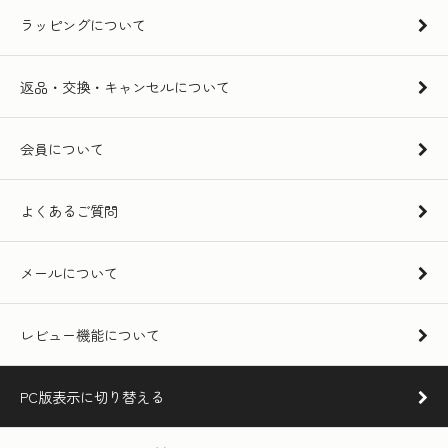
ラッピングについて
返品・交換・キャンセルについて
会員について
よくあるご質問
メールについて
レビュー機能について
PC版表示に切り替える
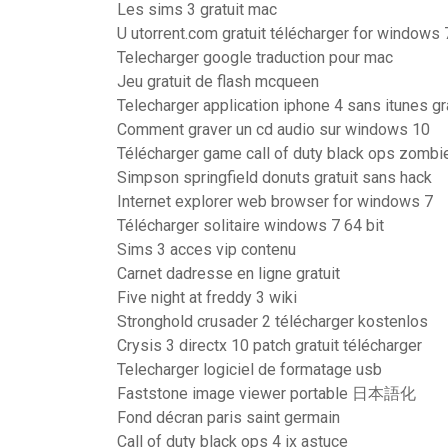
Les sims 3 gratuit mac
U utorrent.com gratuit télécharger for windows 
Telecharger google traduction pour mac
Jeu gratuit de flash mcqueen
Telecharger application iphone 4 sans itunes gr
Comment graver un cd audio sur windows 10
Télécharger game call of duty black ops zomb
Simpson springfield donuts gratuit sans hack
Internet explorer web browser for windows 7
Télécharger solitaire windows 7 64 bit
Sims 3 acces vip contenu
Carnet dadresse en ligne gratuit
Five night at freddy 3 wiki
Stronghold crusader 2 télécharger kostenlos
Crysis 3 directx 10 patch gratuit télécharger
Telecharger logiciel de formatage usb
Faststone image viewer portable 日本語化
Fond décran paris saint germain
Call of duty black ops 4 ix astuce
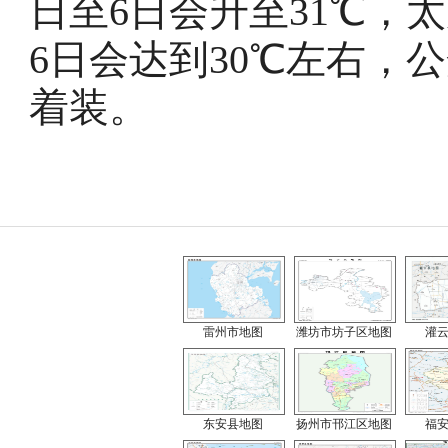
日至6日会升至31℃，
6日会达到30℃左右，
着装。
雷州市地图
潍坊市坊子区地图
灌
东安县地图
扬州市邗江区地图
福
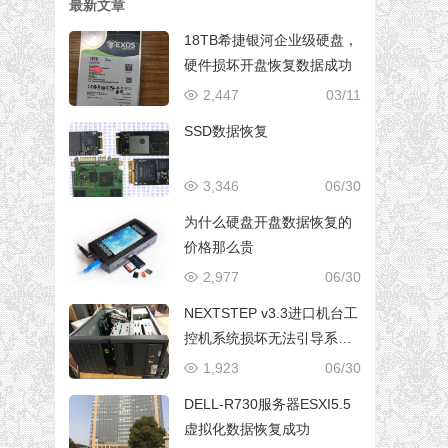
最新文章
18TB希捷银河企业级硬盘，
硬件损坏开盘恢复数据成功
2,447
03/11
SSD数据恢复
3,346
06/30
为什么硬盘开盘数据恢复的
价格那么贵
2,977
06/30
NEXTSTEP v3.3进口机台工
控机系统损坏无法引导系统
修复成功
1,923
06/30
DELL-R730服务器ESXI5.5
虚拟化数据恢复成功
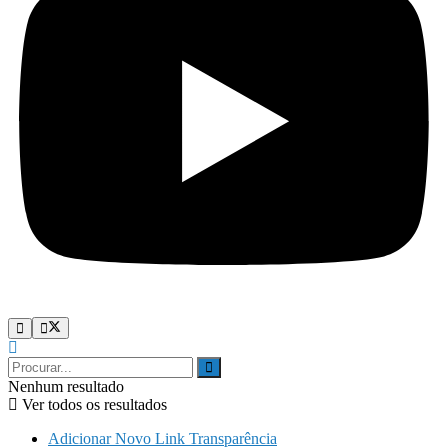
Nenhum resultado
Ver todos os resultados
Adicionar Novo Link Transparência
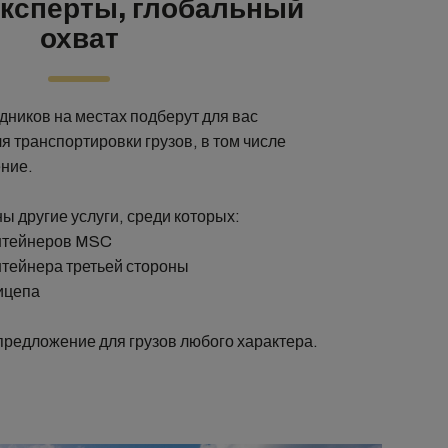
ксперты, глобальный
охват
ников на местах подберут для вас
я транспортировки грузов, в том числе
ние.
ы другие услуги, среди которых:
нтейнеров MSC
нтейнера третьей стороны
ицепа
редложение для грузов любого характера.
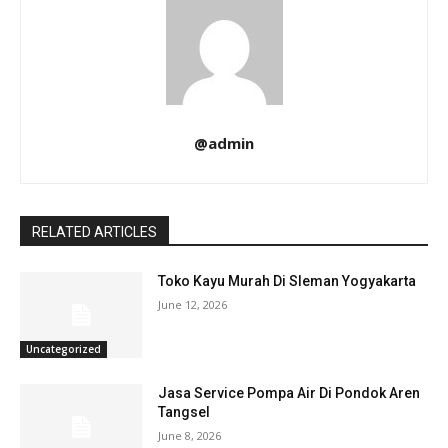
@admin
RELATED ARTICLES
Toko Kayu Murah Di Sleman Yogyakarta
June 12, 2026
Uncategorized
Jasa Service Pompa Air Di Pondok Aren
Tangsel
June 8, 2026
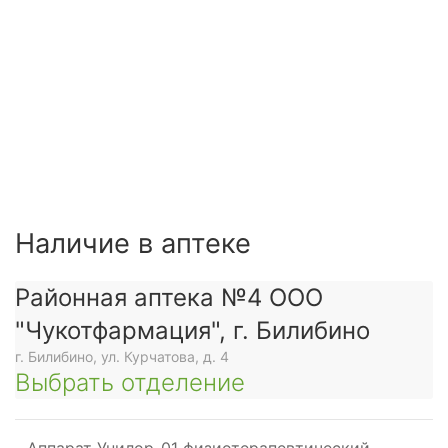
Наличие в аптеке
Районная аптека №4 ООО
"Чукотфармация", г. Билибино
г. Билибино, ул. Курчатова, д. 4
Выбрать отделение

* _YOUR INSTRUCTIONS_:
Convert the part of the records that opens with the line containing "ксперты, глобальный" and closes with the line containing "редложение для грузов любого характера." into a Markdown table with the columns Row and Line. Number each row, and leave out any blank lines.

* _ANSWER BELOW_:
| Row | Line |
|---|---|
| 1 | ксперты, глобальный |
| 2 | охват |
| 3 | ников на местах подберут для вас |
| 4 | я транспортировки грузов, в том числе |
| 5 | ние. |
| 6 | ы другие услуги, среди которых: |
| 7 | нтейнеров MSC |
| 8 | нтейнера третьей стороны |
| 9 | ицепа |
| 10 | редложение для грузов любого характера. |